The second grand bargain will have to come by April 15, 2014. With this second compromise Democrats should receive a capital gains and dividends tax rate increase of 5 percentage points to 23.8% for joint filers earning over $250,000 and singles over $200,000. However, this investment income tax increase, along with that of January 1, 2013, should be enacted with Employer Tax Carve-Out. Investment income ETCOs protect and incetivize the generally 5% to 12% of financial market gains that are derived from those investments that directly fund American job and economic growth. These four financial investments are: venture capital funds and investments, bonds bought at first issue, stocks bought at IPO and secondary offering, and the underwriting of the above three investments, and these investments all have the same US employment qualifiers to achieve the lower tax rate through the carve-out. Similar to personal income tax ETCOs, it is possible that the investment income ETCO could incentivize enough domestic job growth to cause this tax increase to raise as much as four to five times the tax revenues that would exist without the ETCO. Much more on all ETCOs can be found at Republicans in this second grand bargain will receive one of the above larger healthcare reforms and one of the smaller. Yet because the smaller healthcare reform that will likely be leftover after the first grand bargain is more often supported by Democrats, that being Medicare using bulk purchasing power for drugs, the tax increase in the second grand bargain will be smaller than the tax increase in the first grand bargain.
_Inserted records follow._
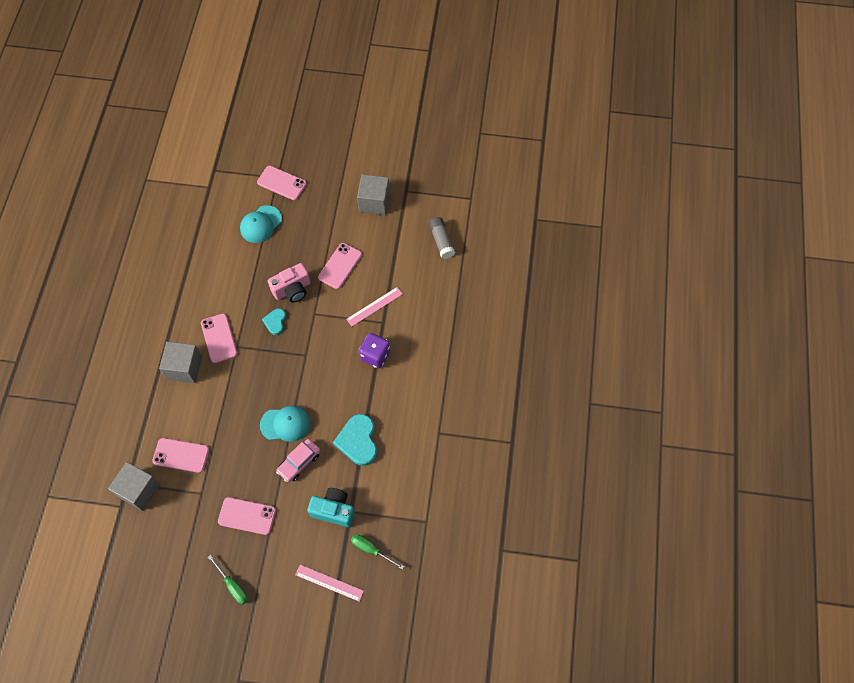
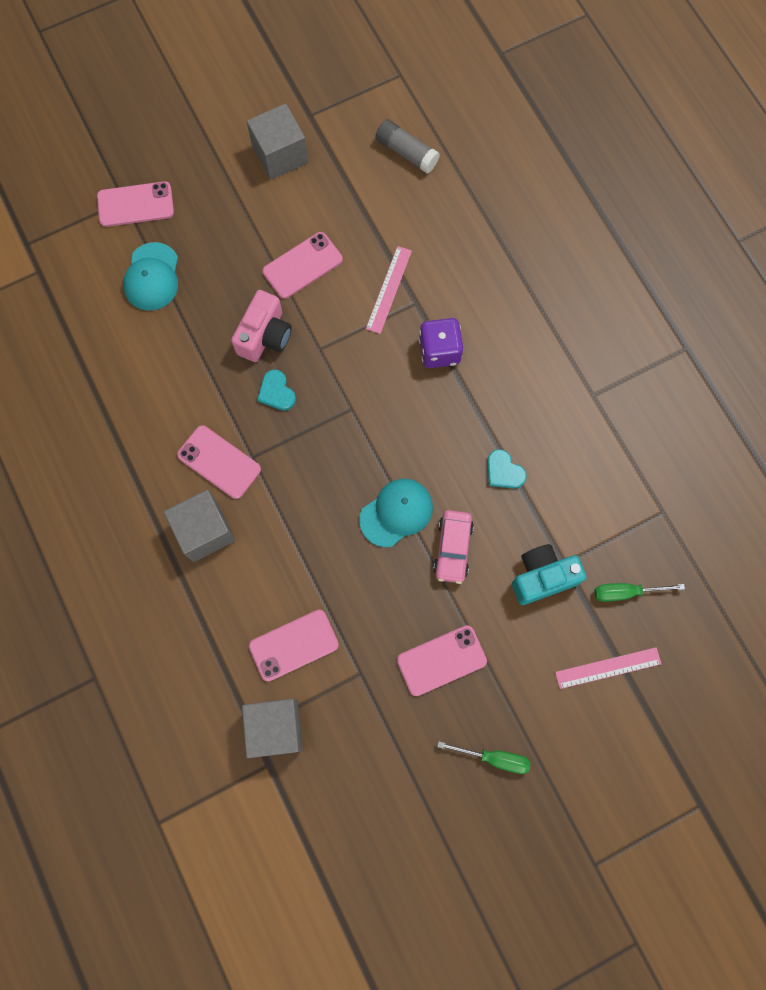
camera: 35 degrees left, 10 degrees up
(340, 266) = (302, 265): pink phone -> pink phone turned 60 degrees clockwise
(358, 441) = (504, 471): turquoise heart -> turquoise heart, size x0.56

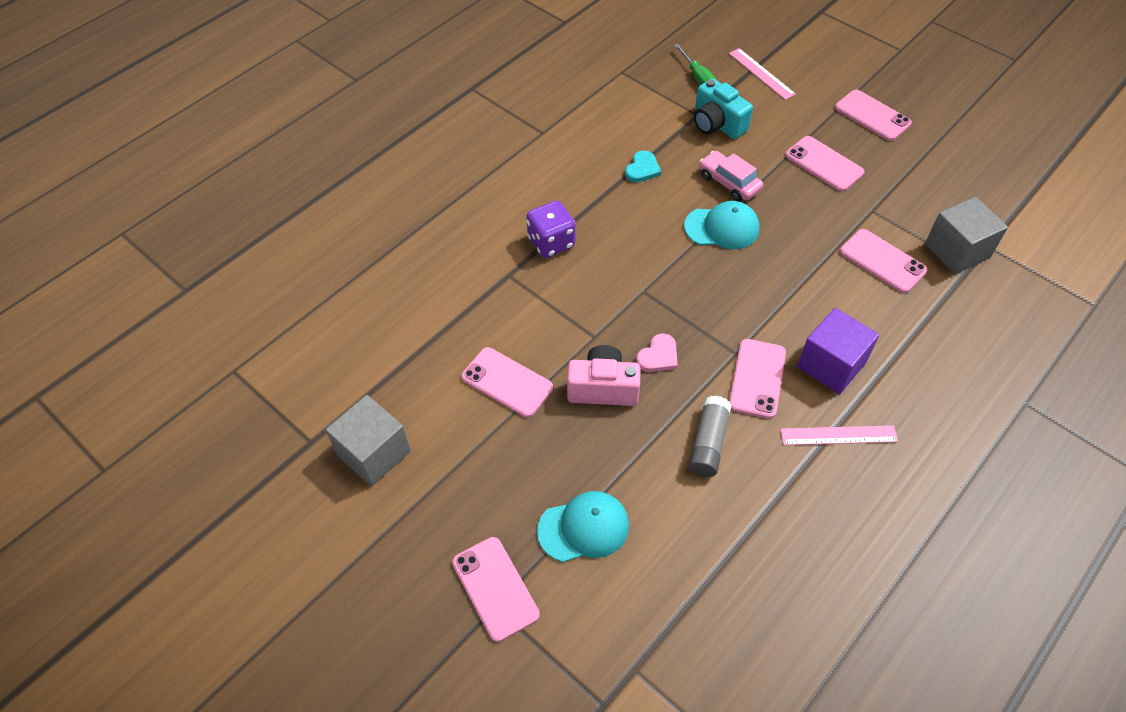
camera: 110 degrees left, 20 degrees down
(204, 531) = (831, 365): grey cube -> purple cube
(276, 392) = (658, 356): turquoise heart -> pink heart
(388, 289) = (503, 300): pink ruler -> pink ruler (838, 435)
(396, 513) = (722, 228): turquoise cap -> turquoise cap turned 150 degrees clockwise
(406, 152) = (335, 334): grey glue stick -> grey glue stick (708, 443)
(453, 548) = (729, 182): pink car -> pink car turned 120 degrees counterclockwise
(494, 758) = (872, 116): green screwdriver -> pink phone

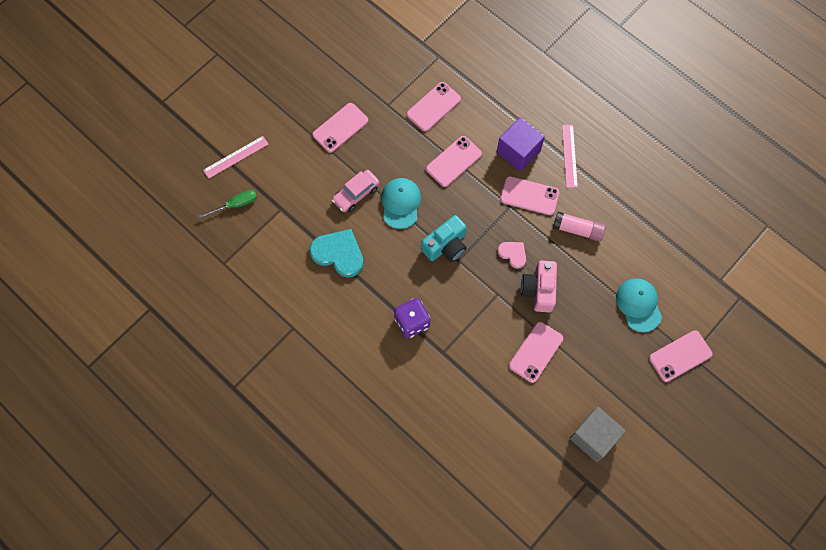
camera: 90 degrees left, 15 degrees up
(642, 169) = (338, 254): turquoise heart -> turquoise heart, size x1.78
(708, 443) = (578, 230): grey glue stick -> pink glue stick
(717, 124) = (292, 196): turquoise camera -> turquoise camera (446, 246)
(872, 116) = (291, 87): pink phone -> pink phone (453, 161)
(957, 251) = (425, 61): grey cube -> none

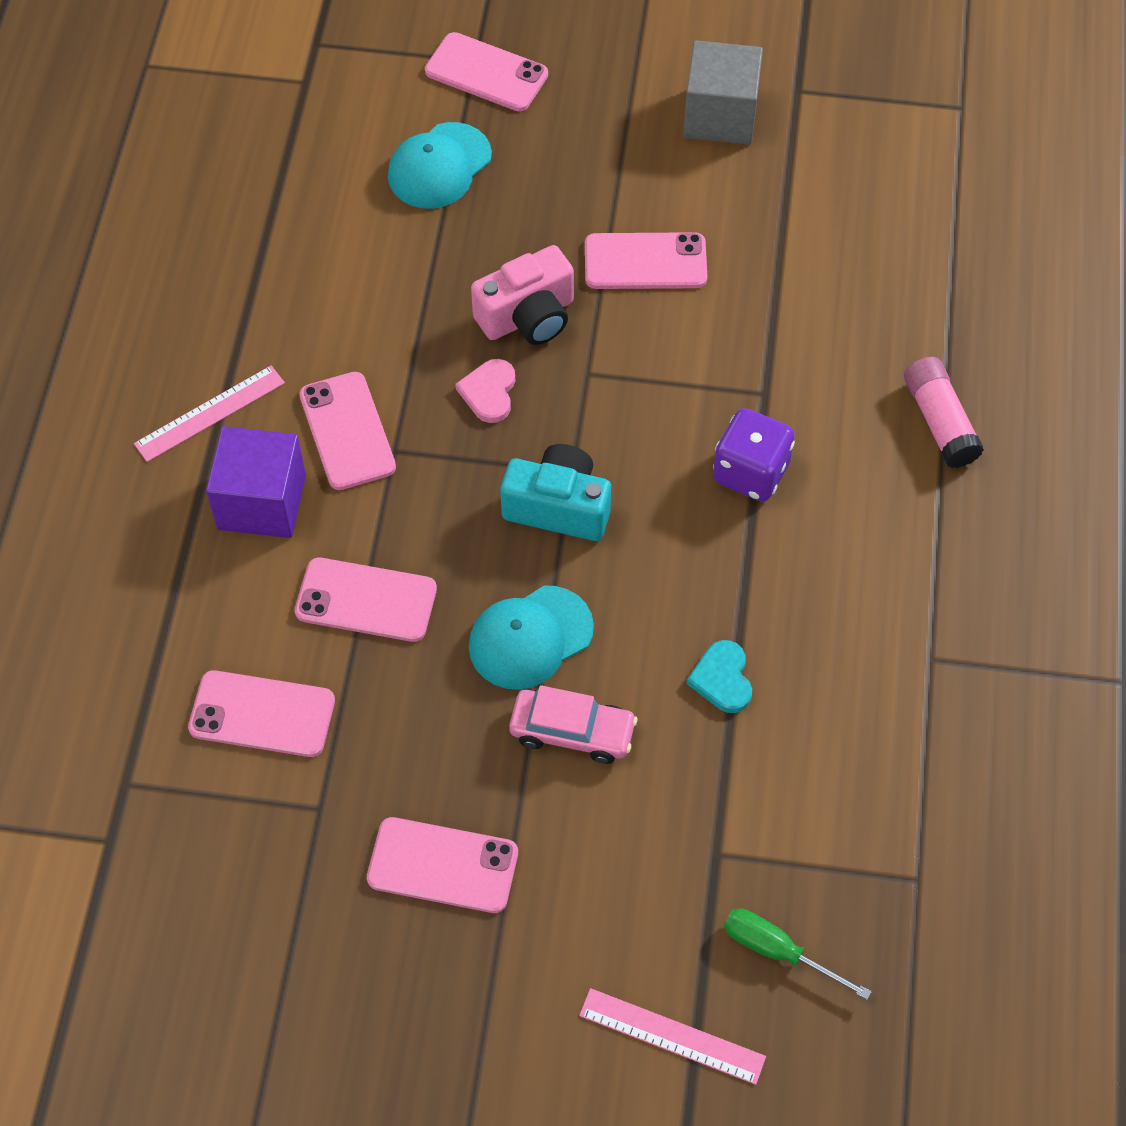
camera: 125 degrees left, 10 degrees down
(338, 254) = (722, 679): turquoise heart -> turquoise heart, size x0.56
(578, 230) = (361, 321): pink glue stick -> pink glue stick (939, 422)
Yet when these two grand bargains are fully implemented and our economy is able to fully adjust to them, it is possible that all together they could raise and save as much as about $15.5 trillion over ten years, which means a surplus of $4.5 trillion over our current deficit! Very importantly again, these pro-growth tax reforms and interrelated healthcare reforms would not be pulling $15.5 trillion out of our economy, they would for the most part simply be making our healthcare and tax system much more efficient and effective, which would then be adding monies to our economy. Moreover, then there would exist the $4.5 trillion that could be used in several beneficial for the country ways including braking the economic headwinds of the recent FICA tax increase. We have all already witnessed how austerity, IE, sequestrations, are now not working in Great Britain as they are now starting to experience a double-dip recession. Maybe we do not raise and save as much as $15.5 trillion over the first decade. But this is what good governments do; they enact better policies and then work on refining them. Remember, the biggest change in our lifetimes is the effective 12 fold increase in global trade that has come with the fall of communism. It is time for us to stop relying on tax and healthcare policies that are 100 years old and not built for the global economy of the 21st century!